This is just a big list of some important dates to me
I’ve been playing around with micro-controllers for the past few weeks. I’m currently making some air quality sensors that can connect to homekit, and a soil moisture setup that hopefully can autowater some of my plants. There’s been a project in my mind for the past year involving modular controller charging docks, so these current projects are working towards that goal.
Apple - I worked on the Mac Product Design team. It was a system integration role where we’d work with other teams figuring out how to make modules fit within the computers. During my internship, I spent a year primarily working on the 2018 Macbook Air. By the end of my year, I was owning the display for a 13” Pro product. I still remember the faces from some of the cross-functional teams when I told them I had to transition ownership so I could go back to school. I’d been there for long enough that people assumed I was a regular full-timer, which I took as a compliment.
I went back to the same team as a full time role. My first project was helping to migrate the keyboards from scissor to butterfly mechanisms across several of the laptops. It felt like I was getting a minor in statistics with all the analysis required to quantify the key feel metrics. After keyboards, I worked on most of the electronics within the Studio Display. I had a great EE team that gave me patience and time when explaining why this or that was necessary whenever they’d make requests that impacted the mechanical or system level performance.
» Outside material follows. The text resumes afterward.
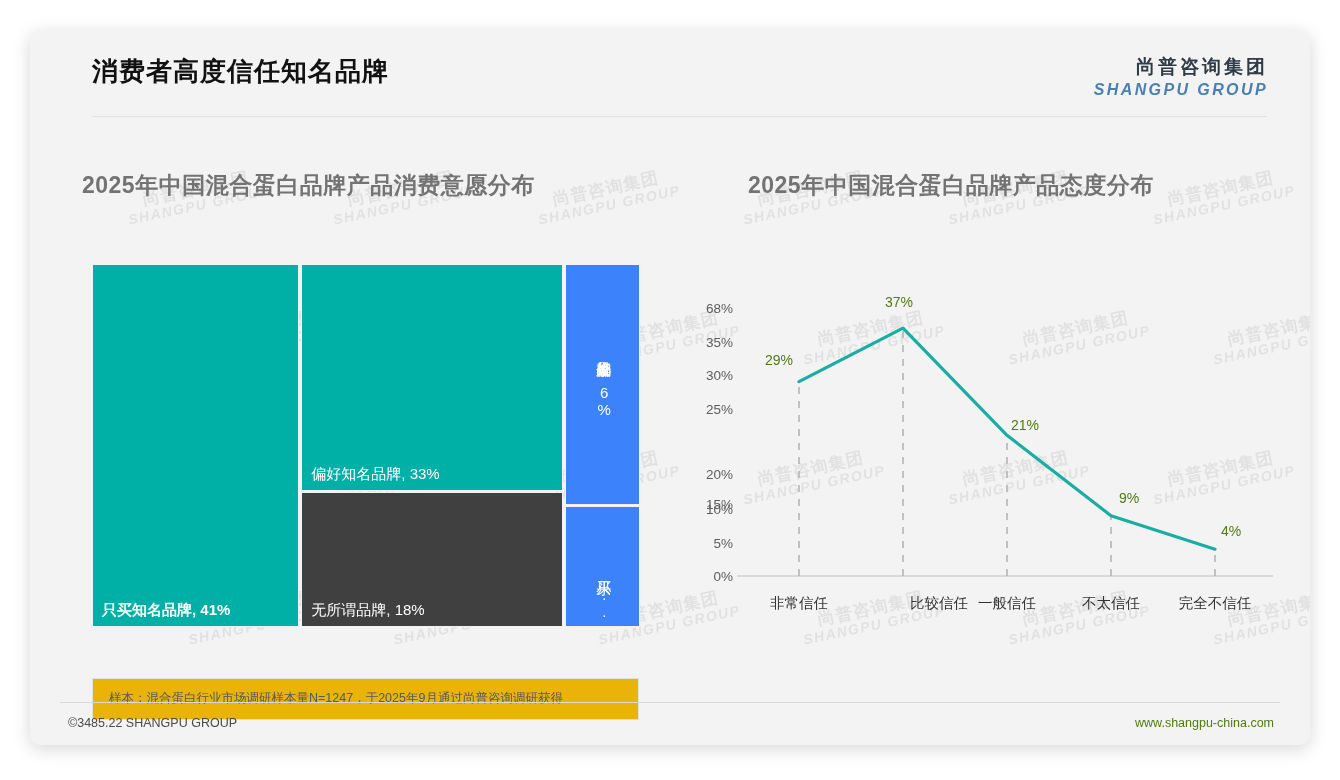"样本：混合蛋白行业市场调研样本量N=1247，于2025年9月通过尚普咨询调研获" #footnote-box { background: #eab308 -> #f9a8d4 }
Snackpass - I had the urge to see if the grass was really greener with another job, and went to Snackpass as the second mechanical engineer on the team. The role ended up not being a traditional mechanical design role. Some of the product development loops I’d do were
Changing the production quantities from millions at apple to thousands at snackpass definetly had an adjustment period. I had to start building relationships with vendors from zero at snackpass. Sheet metal and 3d printer were my friends when prototyping, and my other friends were a few local resturant owners who were willing to tolerate buggy v1 concepts. I learned how quickly you can ship something from concept to production, and continuously improving the product with each reorder from manufacturers.